● **YOUR GOAL**:
Entries follow. Return each line that contains the word "Number".

● **Dataset entries**:
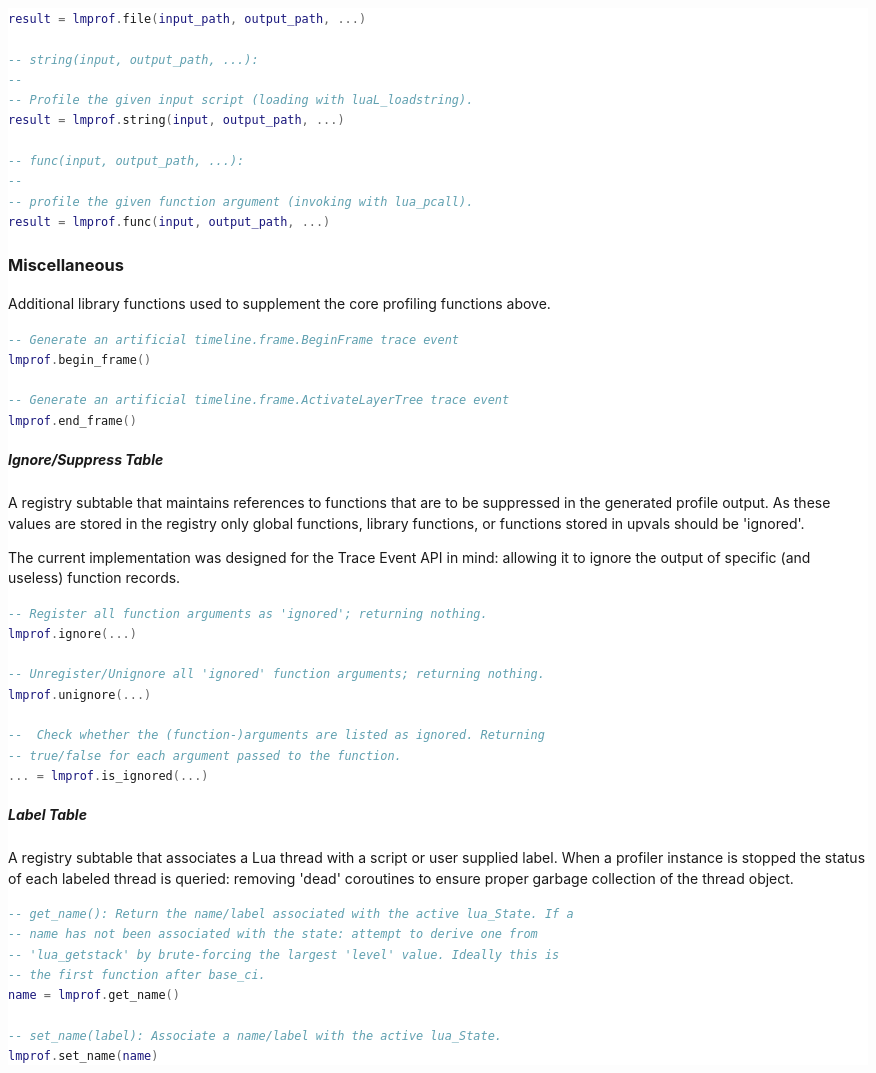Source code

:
 ```lua
result = lmprof.file(input_path, output_path, ...)

-- string(input, output_path, ...):
--
-- Profile the given input script (loading with luaL_loadstring).
result = lmprof.string(input, output_path, ...)

-- func(input, output_path, ...):
--
-- profile the given function argument (invoking with lua_pcall).
result = lmprof.func(input, output_path, ...)
```

### Miscellaneous
Additional library functions used to supplement the core profiling functions above.

```lua
-- Generate an artificial timeline.frame.BeginFrame trace event
lmprof.begin_frame()

-- Generate an artificial timeline.frame.ActivateLayerTree trace event
lmprof.end_frame()
```

##### Ignore/Suppress Table
A registry subtable that maintains references to functions that are to be suppressed in the generated profile output. As these values are stored in the registry only global functions, library functions, or functions stored in upvals should be 'ignored'.

The current implementation was designed for the Trace Event API in mind: allowing it to ignore the output of specific (and useless) function records.

```lua
-- Register all function arguments as 'ignored'; returning nothing.
lmprof.ignore(...)

-- Unregister/Unignore all 'ignored' function arguments; returning nothing.
lmprof.unignore(...)

--  Check whether the (function-)arguments are listed as ignored. Returning
-- true/false for each argument passed to the function.
... = lmprof.is_ignored(...)
```

##### Label Table
A registry subtable that associates a Lua thread with a script or user supplied label. When a profiler instance is stopped the status of each labeled thread is queried: removing 'dead' coroutines to ensure proper garbage collection of the thread object.

```lua
-- get_name(): Return the name/label associated with the active lua_State. If a
-- name has not been associated with the state: attempt to derive one from
-- 'lua_getstack' by brute-forcing the largest 'level' value. Ideally this is
-- the first function after base_ci.
name = lmprof.get_name()

-- set_name(label): Associate a name/label with the active lua_State.
lmprof.set_name(name)
```
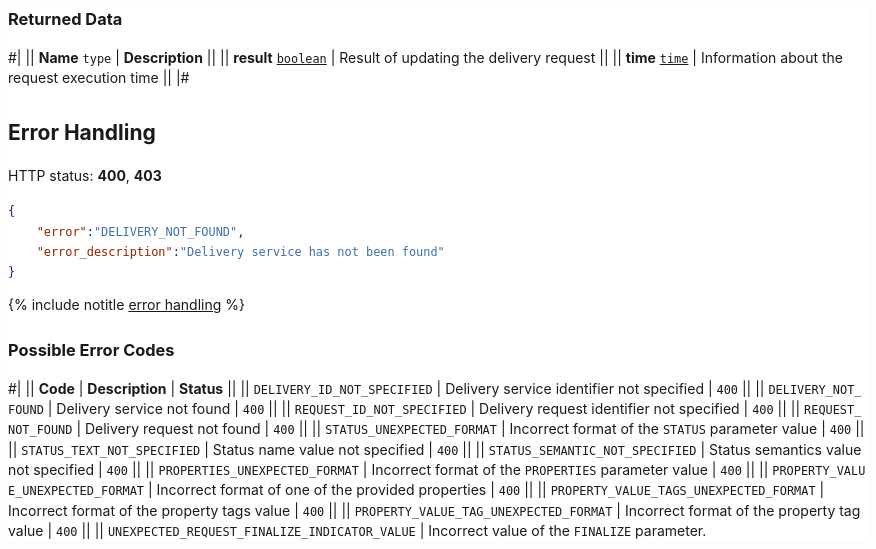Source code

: ### Returned Data

#|
|| **Name**
`type` | **Description** ||
|| **result**
[`boolean`](../../../data-types.md) | Result of updating the delivery request ||
|| **time**
[`time`](../../../data-types.md) | Information about the request execution time ||
|#

## Error Handling

HTTP status: **400**, **403**

```json
{
    "error":"DELIVERY_NOT_FOUND",
    "error_description":"Delivery service has not been found"
}
```

{% include notitle [error handling](../../../../_includes/error-info.md) %}

### Possible Error Codes

#|
|| **Code** | **Description** | **Status** ||
|| `DELIVERY_ID_NOT_SPECIFIED` | Delivery service identifier not specified | `400` || 
|| `DELIVERY_NOT_FOUND` | Delivery service not found | `400` || 
|| `REQUEST_ID_NOT_SPECIFIED` | Delivery request identifier not specified | `400` ||
|| `REQUEST_NOT_FOUND` | Delivery request not found | `400` ||
|| `STATUS_UNEXPECTED_FORMAT` | Incorrect format of the `STATUS` parameter value | `400` ||
|| `STATUS_TEXT_NOT_SPECIFIED` | Status name value not specified | `400` ||
|| `STATUS_SEMANTIC_NOT_SPECIFIED` | Status semantics value not specified | `400` ||
|| `PROPERTIES_UNEXPECTED_FORMAT` | Incorrect format of the `PROPERTIES` parameter value | `400` ||
|| `PROPERTY_VALUE_UNEXPECTED_FORMAT` | Incorrect format of one of the provided properties | `400` ||
|| `PROPERTY_VALUE_TAGS_UNEXPECTED_FORMAT` | Incorrect format of the property tags value | `400` ||
|| `PROPERTY_VALUE_TAG_UNEXPECTED_FORMAT` | Incorrect format of the property tag value | `400` ||
|| `UNEXPECTED_REQUEST_FINALIZE_INDICATOR_VALUE` | Incorrect value of the `FINALIZE` parameter.
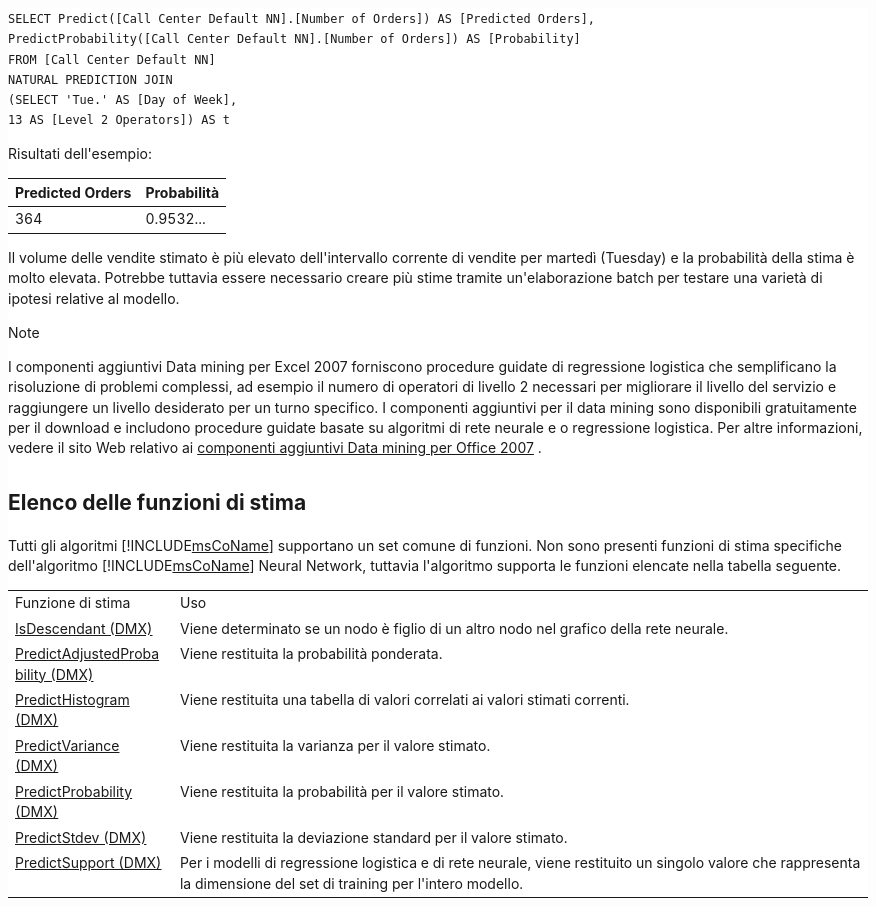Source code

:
 ```  
SELECT Predict([Call Center Default NN].[Number of Orders]) AS [Predicted Orders],  
PredictProbability([Call Center Default NN].[Number of Orders]) AS [Probability]  
FROM [Call Center Default NN]  
NATURAL PREDICTION JOIN   
(SELECT 'Tue.' AS [Day of Week],  
13 AS [Level 2 Operators]) AS t  
```  
  
 Risultati dell'esempio:  
  
|Predicted Orders|Probabilità|  
|----------------------|-----------------|  
|364|0.9532...|  
  
 Il volume delle vendite stimato è più elevato dell'intervallo corrente di vendite per martedì (Tuesday) e la probabilità della stima è molto elevata. Potrebbe tuttavia essere necessario creare più stime tramite un'elaborazione batch per testare una varietà di ipotesi relative al modello.  
  
> [!NOTE]  
>  I componenti aggiuntivi Data mining per Excel 2007 forniscono procedure guidate di regressione logistica che semplificano la risoluzione di problemi complessi, ad esempio il numero di operatori di livello 2 necessari per migliorare il livello del servizio e raggiungere un livello desiderato per un turno specifico. I componenti aggiuntivi per il data mining sono disponibili gratuitamente per il download e includono procedure guidate basate su algoritmi di rete neurale e o regressione logistica. Per altre informazioni, vedere il sito Web relativo ai [componenti aggiuntivi Data mining per Office 2007](http://go.microsoft.com/fwlink/?LinkID=117790) .  
  
## <a name="list-of-prediction-functions"></a>Elenco delle funzioni di stima  
 Tutti gli algoritmi [!INCLUDE[msCoName](../../includes/msconame-md.md)] supportano un set comune di funzioni. Non sono presenti funzioni di stima specifiche dell'algoritmo [!INCLUDE[msCoName](../../includes/msconame-md.md)] Neural Network, tuttavia l'algoritmo supporta le funzioni elencate nella tabella seguente.  
  
|||  
|-|-|  
|Funzione di stima|Uso|  
|[IsDescendant &#40;DMX&#41;](../../dmx/isdescendant-dmx.md)|Viene determinato se un nodo è figlio di un altro nodo nel grafico della rete neurale.|  
|[PredictAdjustedProbability &#40;DMX&#41;](../../dmx/predictadjustedprobability-dmx.md)|Viene restituita la probabilità ponderata.|  
|[PredictHistogram &#40;DMX&#41;](../../dmx/predicthistogram-dmx.md)|Viene restituita una tabella di valori correlati ai valori stimati correnti.|  
|[PredictVariance &#40;DMX&#41;](../../dmx/predictvariance-dmx.md)|Viene restituita la varianza per il valore stimato.|  
|[PredictProbability &#40;DMX&#41;](../../dmx/predictprobability-dmx.md)|Viene restituita la probabilità per il valore stimato.|  
|[PredictStdev &#40;DMX&#41;](../../dmx/predictstdev-dmx.md)|Viene restituita la deviazione standard per il valore stimato.|  
|[PredictSupport &#40;DMX&#41;](../../dmx/predictsupport-dmx.md)|Per i modelli di regressione logistica e di rete neurale, viene restituito un singolo valore che rappresenta la dimensione del set di training per l'intero modello.|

● **ANSWER BOX**:
SELECT Predict([Call Center Default NN].[Number of Orders]) AS [Predicted Orders],  
PredictProbability([Call Center Default NN].[Number of Orders]) AS [Probability]  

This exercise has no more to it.